Les invasions d’insectes contribuent-elles au problème des feux de forêt ou feraient-elles partie de la solution ?

Des scientifiques du Colorado (Colorado State University et University of Colorado) et de l’Idaho (University of Idaho) ont rédigé un rapport de synthèse des connaissances concernant les épidémies d’insectes qui touchent les forêts du Colorado et leur impact sur les feux de forêt. Après avoir décrit l’écologie de ces épisodes invasifs, le rapport évalue les réponses possibles à ce type d’événement, ceci afin d’aider dans leurs prises de décision les gestionnaires de la forêt.
Les épisodes de pullulations d’insectes sont capables de tuer un très grand nombre d’arbres (plusieurs millions) sur des surfaces très étendues. Le rapport rappelle que les insectes responsables, principalement des scolytes (Dendroctonus rufipennis par exemple) et des défoliateurs (Choristoneura occidentalis par exemple), sont natifs de la région et coexistent avec les forêts depuis des milliers d’années. Et il n’y a pas de preuve que les invasions actuelles soient plus virulentes que celles ayant eu lieu par le passé dans les années 40, 60, 70 et 80.

DONNÉES DE L'EXERCICE ::
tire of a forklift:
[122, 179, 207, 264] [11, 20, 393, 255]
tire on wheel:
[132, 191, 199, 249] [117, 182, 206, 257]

TRAVAIL À FAIRE ::
1: Traduisez en anglais la phrase suivante du texte sur les insectes et les feux de forêt : « Les épisodes de pullulations d’insectes sont capables de tuer un très grand nombre d’arbres (plusieurs millions) sur des surfaces très étendues. »
2: Poursuivez le texte sur les invasions d’insectes et les feux de forêt en quelques phrases, à la suite de sa dernière phrase.

RÉPONSES ATTENDUES ::
1: Insect outbreak episodes can kill a very large number of trees (several million) over very extensive areas.

2:
Les chercheurs reconnaissent en revanche que certaines régions non affectées dans le passé récent (siècle dernier) sont aujourd’hui la cible de ses insectes. C’est le cas notamment des régions de haute altitude normalement protégées par des températures plus fraîches. Plusieurs facteurs participent aux invasions actuelles : des sécheresses de longue durée et des étés chauds affaiblissent les arbres, tandis que des hivers moins rigoureux permettent aux larves de survivre. Les forêts de la région sont également particulièrement denses (certaine de façon naturelle, d’autres du fait de la politique de suppression de feux de forêt) ce qui fournit aux insectes une source abondante de nourriture.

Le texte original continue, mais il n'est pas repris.